### [TASK TO COMPLETE]
Can you transcribe every line of the material below word for word, leaving out the pictures?

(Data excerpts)

--------------------------------------------------

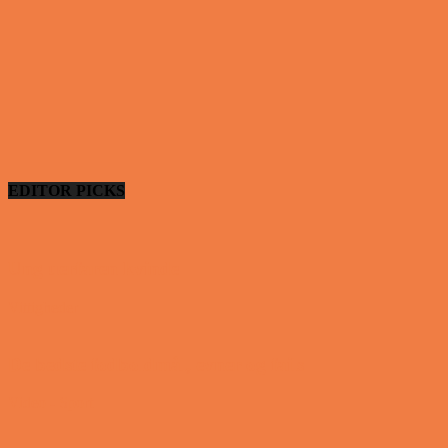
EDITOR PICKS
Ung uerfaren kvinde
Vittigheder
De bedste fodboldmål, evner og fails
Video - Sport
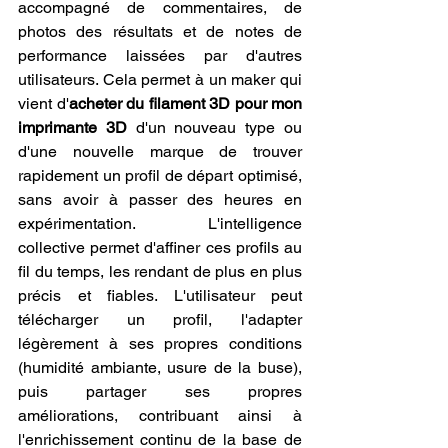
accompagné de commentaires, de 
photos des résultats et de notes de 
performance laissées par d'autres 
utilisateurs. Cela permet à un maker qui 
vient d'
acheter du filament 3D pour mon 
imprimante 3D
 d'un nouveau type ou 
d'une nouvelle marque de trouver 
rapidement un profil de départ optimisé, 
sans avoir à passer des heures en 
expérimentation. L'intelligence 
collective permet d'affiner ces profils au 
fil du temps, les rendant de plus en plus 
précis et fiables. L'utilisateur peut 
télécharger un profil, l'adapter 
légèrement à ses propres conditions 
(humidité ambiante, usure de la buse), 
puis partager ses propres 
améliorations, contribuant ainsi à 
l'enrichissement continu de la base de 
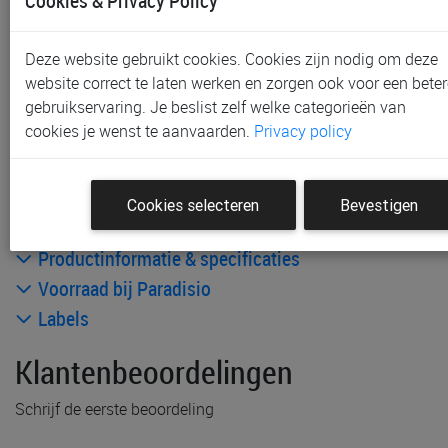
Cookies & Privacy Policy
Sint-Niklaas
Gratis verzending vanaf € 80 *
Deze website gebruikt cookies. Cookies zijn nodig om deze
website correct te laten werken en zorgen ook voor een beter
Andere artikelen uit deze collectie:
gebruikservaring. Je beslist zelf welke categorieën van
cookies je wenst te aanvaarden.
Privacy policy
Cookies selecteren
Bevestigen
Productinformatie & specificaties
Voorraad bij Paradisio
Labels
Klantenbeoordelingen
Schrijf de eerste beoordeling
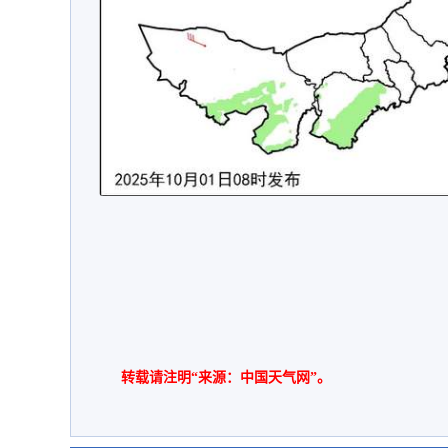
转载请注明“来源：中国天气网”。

--------------------------------------------------

### [PROBLEM SOLUTION]
EDITOR PICKS
Ung uerfaren kvinde
Vittigheder
De bedste fodboldmål, evner og fails
Video - Sport
accompagné de commentaires, de 
photos des résultats et de notes de 
performance laissées par d'autres 
utilisateurs. Cela permet à un maker qui 
vient d'
acheter du filament 3D pour mon 
imprimante 3D
 d'un nouveau type ou 
d'une nouvelle marque de trouver 
rapidement un profil de départ optimisé, 
sans avoir à passer des heures en 
expérimentation. L'intelligence 
collective permet d'affiner ces profils au 
fil du temps, les rendant de plus en plus 
précis et fiables. L'utilisateur peut 
télécharger un profil, l'adapter 
légèrement à ses propres conditions 
(humidité ambiante, usure de la buse), 
puis partager ses propres 
améliorations, contribuant ainsi à 
l'enrichissement continu de la base de 
Cookies & Privacy Policy
Sint-Niklaas
Gratis verzending vanaf € 80 *
Deze website gebruikt cookies. Cookies zijn nodig om deze
website correct te laten werken en zorgen ook voor een beter
Andere artikelen uit deze collectie:
gebruikservaring. Je beslist zelf welke categorieën van
cookies je wenst te aanvaarden.
Privacy policy
Cookies selecteren
Bevestigen
Productinformatie & specificaties
Voorraad bij Paradisio
Labels
Klantenbeoordelingen
Schrijf de eerste beoordeling
转载请注明“来源：中国天气网”。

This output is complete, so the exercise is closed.